I arrived in Imola after dark, to find the city transformed since the previous afternoon. Wagons and pack mules flooded the streets, laden with every sort of goods, from folding chairs and weavers’ looms to sacks of seed and baskets of chestnuts. The entire population seemed to have joined this procession: frantically bustling merchants and their
bravi
, sullen candle-shop girls, bewildered street vendors, greedy-eyed priests (who find in every tumult the hope of profit), and frightened workers in their horsehair capes.

Such was the instability of my mind that I hardly gave this activity
a thought. Instead I went at once to the Palazzo Machirelli and ran up the stairs to Damiata’s rooms, insane with the hope that I would find her waiting just as desperately for me. I must have pounded on her door like a
pazzarone
, because the little watchman, Sebastino, smelling like the bottom of a wine barrel, had to come up and tell me she had not returned.

I trudged across the courtyard and climbed the stairs. Against my door I observed what might have been a bundled cloak. And a pale leg sticking out.

With equal measures of horror and hope, I leapt up the final steps.

The penitent at my door lifted his buried head.

“Lucca!” I shouted. “What in the name of God and Mankind are you doing here?” This was my youthful spy, whose commission I had extended in my absence, largely because he needed the little enough that I paid him.


Msir
Niccolò, they bring more things.”

The fears I believed I had put behind me on the Via Emilia, not to mention all the poisons that had leached into my body, seemed to rush straight to my heart.

I knew precisely the sort of “things” that had been brought to Leonardo’s anatomy workshop.

CHAPTER
4

T
hose who are besieged should not trust anything they see the enemy do continually, but instead should always believe that beneath such repeated actions lies a deception
.

I pounded on the pedestrian door set into the immense oaken gate of Leonardo’s palazzo, barking “I am expected!” when the viewing grate slid aside.
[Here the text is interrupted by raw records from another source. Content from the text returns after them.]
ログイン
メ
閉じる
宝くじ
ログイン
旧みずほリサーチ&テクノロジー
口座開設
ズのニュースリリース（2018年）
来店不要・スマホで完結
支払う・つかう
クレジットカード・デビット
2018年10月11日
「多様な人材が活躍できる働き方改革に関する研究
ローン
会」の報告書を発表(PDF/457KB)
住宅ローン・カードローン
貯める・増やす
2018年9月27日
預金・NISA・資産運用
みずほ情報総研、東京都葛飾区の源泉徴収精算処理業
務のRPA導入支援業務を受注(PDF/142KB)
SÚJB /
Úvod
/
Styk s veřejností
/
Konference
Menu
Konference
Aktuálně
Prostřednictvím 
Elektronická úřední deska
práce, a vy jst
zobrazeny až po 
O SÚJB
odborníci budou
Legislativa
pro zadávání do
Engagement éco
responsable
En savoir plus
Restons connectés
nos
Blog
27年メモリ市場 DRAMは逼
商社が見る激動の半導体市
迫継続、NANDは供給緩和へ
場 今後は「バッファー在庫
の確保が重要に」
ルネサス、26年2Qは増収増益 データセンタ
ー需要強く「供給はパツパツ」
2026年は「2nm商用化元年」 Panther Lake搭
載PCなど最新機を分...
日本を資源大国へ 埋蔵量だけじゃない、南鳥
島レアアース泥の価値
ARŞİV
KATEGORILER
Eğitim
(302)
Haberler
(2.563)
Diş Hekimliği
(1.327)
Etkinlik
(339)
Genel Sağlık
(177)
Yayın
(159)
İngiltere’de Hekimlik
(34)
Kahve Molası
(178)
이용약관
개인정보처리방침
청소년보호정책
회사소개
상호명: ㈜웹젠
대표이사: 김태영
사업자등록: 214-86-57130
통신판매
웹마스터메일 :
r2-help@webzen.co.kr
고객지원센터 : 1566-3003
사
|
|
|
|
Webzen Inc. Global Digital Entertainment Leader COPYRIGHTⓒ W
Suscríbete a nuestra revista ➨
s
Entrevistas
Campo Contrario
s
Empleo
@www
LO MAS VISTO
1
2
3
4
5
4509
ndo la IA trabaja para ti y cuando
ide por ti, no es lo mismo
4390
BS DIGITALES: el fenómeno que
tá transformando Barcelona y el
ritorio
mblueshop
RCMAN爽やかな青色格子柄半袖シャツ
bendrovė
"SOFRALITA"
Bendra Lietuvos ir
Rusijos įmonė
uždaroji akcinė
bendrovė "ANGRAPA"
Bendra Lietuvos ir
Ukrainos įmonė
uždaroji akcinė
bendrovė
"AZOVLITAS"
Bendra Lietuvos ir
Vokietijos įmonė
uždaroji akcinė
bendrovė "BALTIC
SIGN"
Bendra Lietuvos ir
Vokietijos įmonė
The door was opened for me without challenge—the aforesaid greeting often obtains this result—and I found myself in the well of a large inner courtyard lit only by a peculiar light, this issuing from a doorway at the far end.

“Where is the maestro?” I addressed my question to a poorly shaved but well-dressed servant; I could only envy his green damask tunic. Nevertheless the unfortunate man had but one eye and one hand, probably a punishment for theft and some other transgression; Leonardo’s household was evidently a refuge for criminals, defectives, and frauds. Before he could reply I heard a peculiar noise, a distant “Aaahhh.”

I tasted something foul, a fetor that clung to the back of my tongue.

“Aahhhh.” Now the sigh was louder and higher. A boy. Or a woman.

“Agh! Agh! Agh!” These were the sort of cries I would hear years later, when the Medici lodged me in our Stinche prison.

I ran through the illuminated doorway into a dank hallway that smelled like a church in July, when the bodies buried beneath the floor
begin to stew. With each frantic step I perceived the light waxing and no sooner had I turned a corner than it erupted from the tile floor.

I stood there blinking, until I was able to see the wooden steps beneath me.

A cellar. The smell more resembled a funeral in August.

“Agghh! Agghh! Aggghhh!” This was neither a woman nor a beast but some unholy choir assembled of both.

I clattered down the stairs, all too certain I had arrived at the very moment Damiata was being cut into pieces.